No caso do MC, a maioria das composições foram criadas durante seu trabalho como motoboy. “Boto um beat ali aleatório pra ouvir e fico macetando”, revela. “Depois eu pego, revejo as melodias e algumas frases escritas. Tem essa parada também de guardar na mente e depois dissecar aquilo”. “Motoboy” foi criada nessas idas e vindas em cima de duas rodas. Ele diz que um ofício não atrapalha o outro porque tem uma certa autonomia. “Por mais que seja correria, pedrada, dá pra conciliar se trabalhar direitinho, organizar direitinho. Também aproveito os momentos de inspiração pra tentar canetar. Ouvir música é outra coisa que faz a máquina trabalhar, tá ligado?” Foi ouvindo “Dificuldade”, da banda Nocaute, que ele escreveu “Bompo”, uma gíria muito usada na Baixada para afirmar algo (tá bom, pô).

“Eu quis trazer pra uma gíria mais atual pras pessoas mais novas se conectarem. Na música do meu pai diz: ‘dificuldade todo mundo passa, mas não justifica entrar em parada errada. Dificuldade, todo mundo tem, mas não é motivo pra se desviar do bem’. Aí eu trago: ‘sei que tá ruim, mas tá bom. Calejado acostumei com tombo, sem apelar pros oitão. Tá bompo’.

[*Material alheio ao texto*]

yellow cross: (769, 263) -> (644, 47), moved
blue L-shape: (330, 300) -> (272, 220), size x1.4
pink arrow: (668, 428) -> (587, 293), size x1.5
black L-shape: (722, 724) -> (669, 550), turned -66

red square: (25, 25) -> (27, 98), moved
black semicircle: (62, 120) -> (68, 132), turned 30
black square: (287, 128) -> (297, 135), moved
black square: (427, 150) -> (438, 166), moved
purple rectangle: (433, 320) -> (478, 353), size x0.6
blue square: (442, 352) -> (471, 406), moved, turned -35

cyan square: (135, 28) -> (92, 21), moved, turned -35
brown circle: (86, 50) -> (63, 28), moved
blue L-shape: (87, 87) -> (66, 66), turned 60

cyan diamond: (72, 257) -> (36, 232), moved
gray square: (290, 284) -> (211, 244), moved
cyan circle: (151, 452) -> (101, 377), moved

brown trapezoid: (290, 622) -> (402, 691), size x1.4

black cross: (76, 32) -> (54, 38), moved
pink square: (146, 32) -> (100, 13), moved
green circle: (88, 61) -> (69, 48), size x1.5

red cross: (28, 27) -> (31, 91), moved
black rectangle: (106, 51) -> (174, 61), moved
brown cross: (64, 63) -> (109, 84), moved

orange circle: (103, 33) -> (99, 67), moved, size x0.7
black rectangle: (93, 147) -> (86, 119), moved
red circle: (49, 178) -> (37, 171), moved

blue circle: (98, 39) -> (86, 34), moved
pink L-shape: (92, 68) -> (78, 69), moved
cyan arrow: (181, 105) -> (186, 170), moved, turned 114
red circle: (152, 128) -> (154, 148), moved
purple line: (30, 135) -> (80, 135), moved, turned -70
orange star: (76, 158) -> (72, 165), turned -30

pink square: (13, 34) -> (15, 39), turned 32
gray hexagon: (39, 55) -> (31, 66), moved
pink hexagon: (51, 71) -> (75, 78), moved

Assim como o já citado projeto de rock, MASKOTTE já possui outros planos arquitetados para desenrolar no futuro. “Pretendo lançar alguns singles, mas eu tenho em mente fazer uma mixtape”. Aberto a diferentes estilos, sendo muito fã de Slipknot, a intenção é fazer algo ligado ao drum & bass, reggae e garage. Esses são alguns dos sons que tem ouvido. A multiplicidade o ajuda a não se limitar. Voltando ao grime, ele reflete sobre os direcionamentos que o gênero que ajudou a disseminar no Brasil pegou.
“Eu acho que muitas pessoas podem voltar a fazer, como muitos artistas grandes á fizeram. O drill pegou muito no gosto da rapaziada do mainstream, que eu acho que é algo mais comercial que o grime”, analisa. “Até lá fora ele é muito underground também, ligado? E eu acho que, mano, quem for pra botar pra ferver mesmo tem que ser a rapaziada de dentro que vai fazer as pessoas de fora querer voltar a fazer e tudo mais. Em todo estilo musical vai ter a rapaziada que vai pular pelo hype e depois fé, tá ligado? Isso é normal. Sempre vai acontecer, mas a gente tá aí cuidando pra cultura do bagulho ter uma representatividade foda e ser respeitado também. O MASKOTTE é isso, mano”.